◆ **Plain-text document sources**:

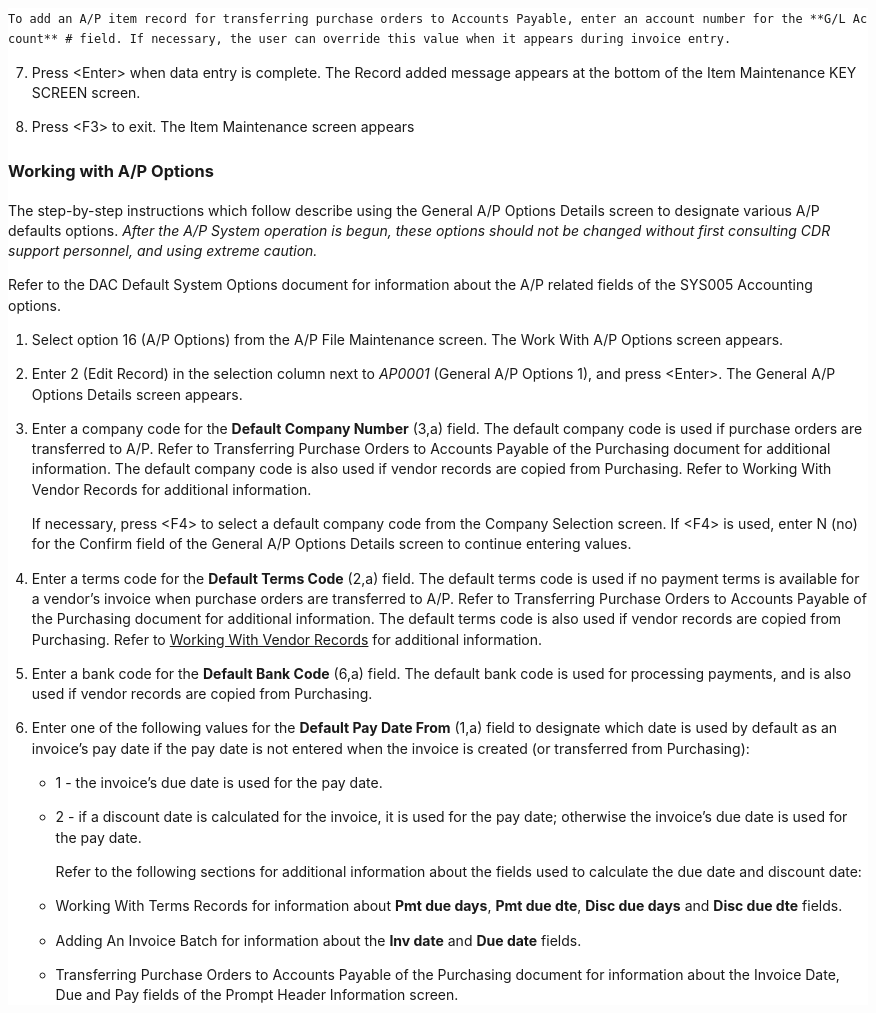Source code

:     To add an A/P item record for transferring purchase orders to Accounts Payable, enter an account number for the **G/L Account** # field. If necessary, the user can override this value when it appears during invoice entry.

7. Press \<Enter> when data entry is complete. The Record added message appears at the bottom of the Item Maintenance KEY SCREEN screen.

8. Press \<F3> to exit. The Item Maintenance screen appears

### Working with A/P Options

The step-by-step instructions which follow describe using the General A/P Options Details screen to designate various A/P defaults options. *After the A/P System operation is begun, these options should not be changed without first consulting CDR support personnel, and using extreme caution.*

Refer to the DAC Default System Options document for information about the A/P related fields of the SYS005 Accounting options.

1. Select option 16 (A/P Options) from the A/P File Maintenance screen. The Work With A/P Options screen appears.  

2. Enter  2 (Edit Record) in the selection column next to *AP0001* (General A/P Options 1), and press \<Enter>. The General A/P Options Details screen appears.

3. Enter a company code for the **Default Company Number** (3,a) field. The default company code is used if purchase orders are transferred to A/P. Refer to Transferring Purchase Orders to Accounts Payable of the Purchasing document for additional information. The default company code is also used if vendor records are copied from Purchasing. Refer to Working With Vendor Records for additional information.  

    If necessary, press \<F4> to select a default company code from the Company Selection screen. If \<F4> is used, enter N (no) for the Confirm field of the General A/P Options Details screen to continue entering values.

4. Enter a terms code for the **Default Terms Code** (2,a) field. The default terms code is used if no payment terms is available for a vendor’s invoice when purchase orders are transferred to A/P. Refer to Transferring Purchase Orders to Accounts Payable of the Purchasing document for additional information. The default terms code is also used if vendor records are copied from Purchasing. Refer to [Working With Vendor Records](#working-with-vendor-records) for additional information.

5. Enter a bank code for the **Default Bank Code** (6,a) field. The default bank code is used for processing payments, and is also used if vendor records are copied from Purchasing.

6. Enter one of the following values for the **Default Pay Date From** (1,a) field to designate which date is used by default as an invoice’s pay date if the pay date is not entered when the invoice is created (or transferred from Purchasing):

    - 1 - the invoice’s due date is used for the pay date.
    - 2 - if a discount date is calculated for the invoice, it is used for the pay date; otherwise the invoice’s due date is used for the pay date.

        Refer to the following sections for additional information about the fields used to calculate the due date and discount date:
    - Working With Terms Records for information about **Pmt due days**, **Pmt due dte**, **Disc due days** and **Disc due dte** fields.

    - Adding An Invoice Batch for information about the **Inv date** and **Due date** fields.
    - Transferring Purchase Orders to Accounts Payable of the Purchasing document for information about the Invoice Date, Due and Pay fields of the Prompt Header Information screen.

◆ **Task item**:
An exact copy of the line containing "- Working With" and all lines after it, through the last line of the entries, is the required answer.

◆ **Expected answer**:
    - Working With Terms Records for information about **Pmt due days**, **Pmt due dte**, **Disc due days** and **Disc due dte** fields.

    - Adding An Invoice Batch for information about the **Inv date** and **Due date** fields.
    - Transferring Purchase Orders to Accounts Payable of the Purchasing document for information about the Invoice Date, Due and Pay fields of the Prompt Header Information screen.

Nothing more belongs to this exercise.